DATASET ENTRIES Block Start
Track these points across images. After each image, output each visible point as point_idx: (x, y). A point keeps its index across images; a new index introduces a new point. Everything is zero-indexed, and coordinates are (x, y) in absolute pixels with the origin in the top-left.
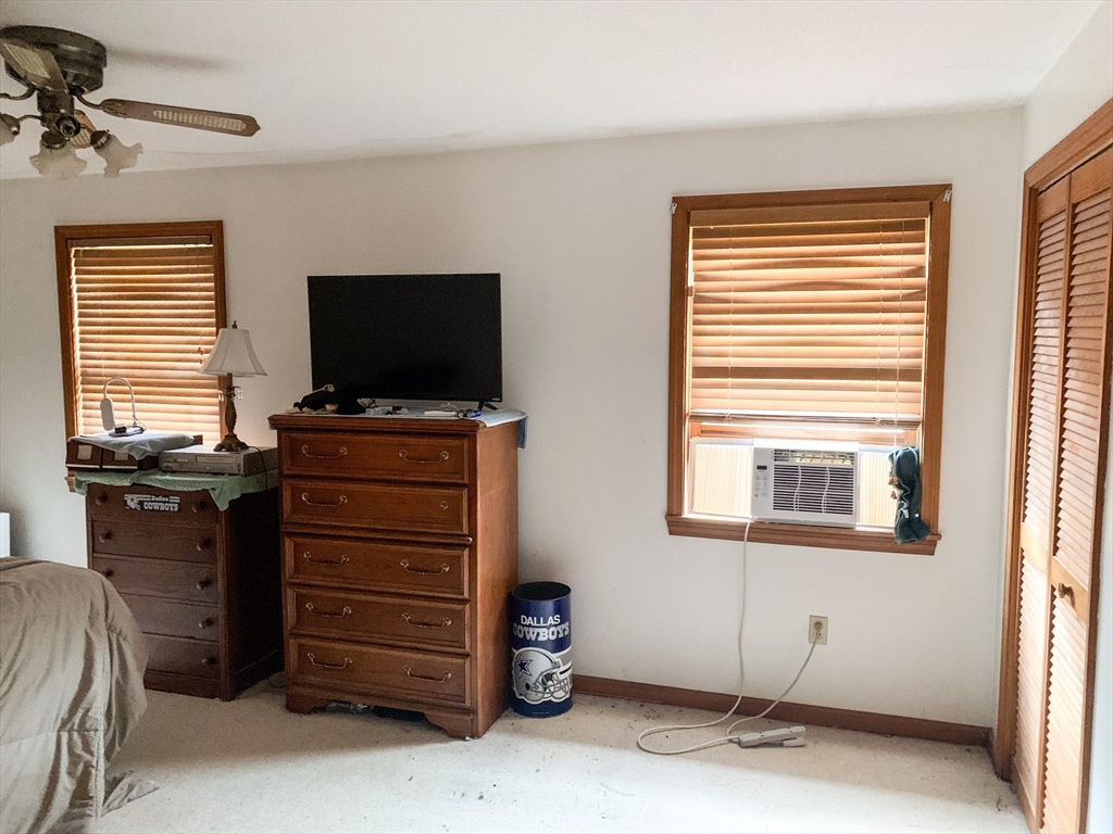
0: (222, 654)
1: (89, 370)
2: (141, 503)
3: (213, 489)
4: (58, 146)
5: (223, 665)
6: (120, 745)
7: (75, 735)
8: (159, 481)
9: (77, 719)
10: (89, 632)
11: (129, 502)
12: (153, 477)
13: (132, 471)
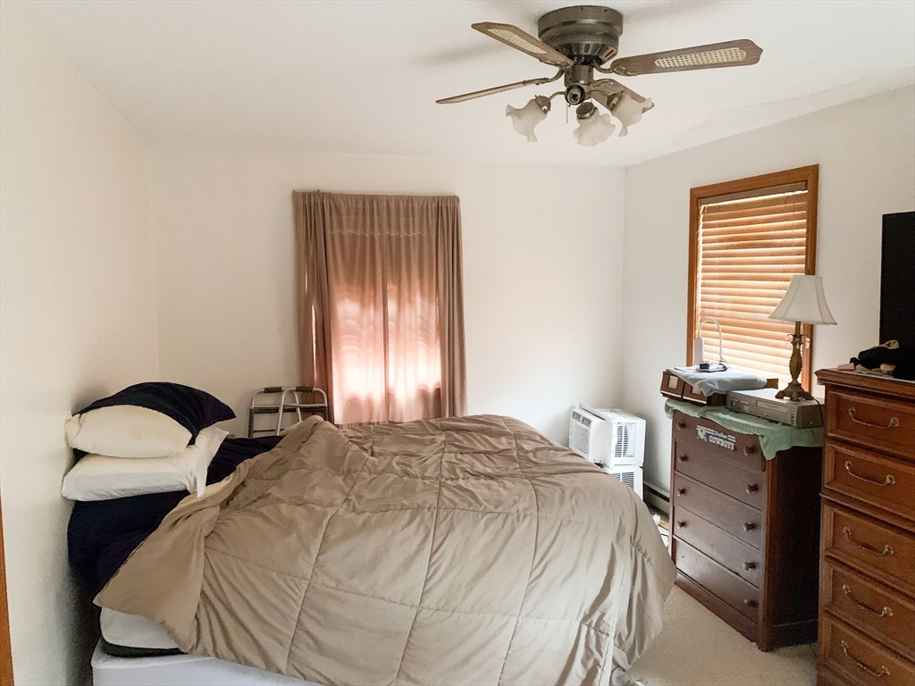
0: (761, 600)
1: (707, 310)
2: (707, 435)
3: (763, 436)
4: (587, 115)
5: (761, 611)
6: (640, 652)
7: (592, 631)
8: (720, 418)
9: (595, 618)
10: (615, 545)
11: (699, 433)
12: (716, 414)
13: (702, 405)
DATASET ENTRIES Block End
Out of the listing above, reproduce exactly the lines from the one with "5: (223, 665)" up to and including the one with "12: (153, 477)".

5: (223, 665)
6: (120, 745)
7: (75, 735)
8: (159, 481)
9: (77, 719)
10: (89, 632)
11: (129, 502)
12: (153, 477)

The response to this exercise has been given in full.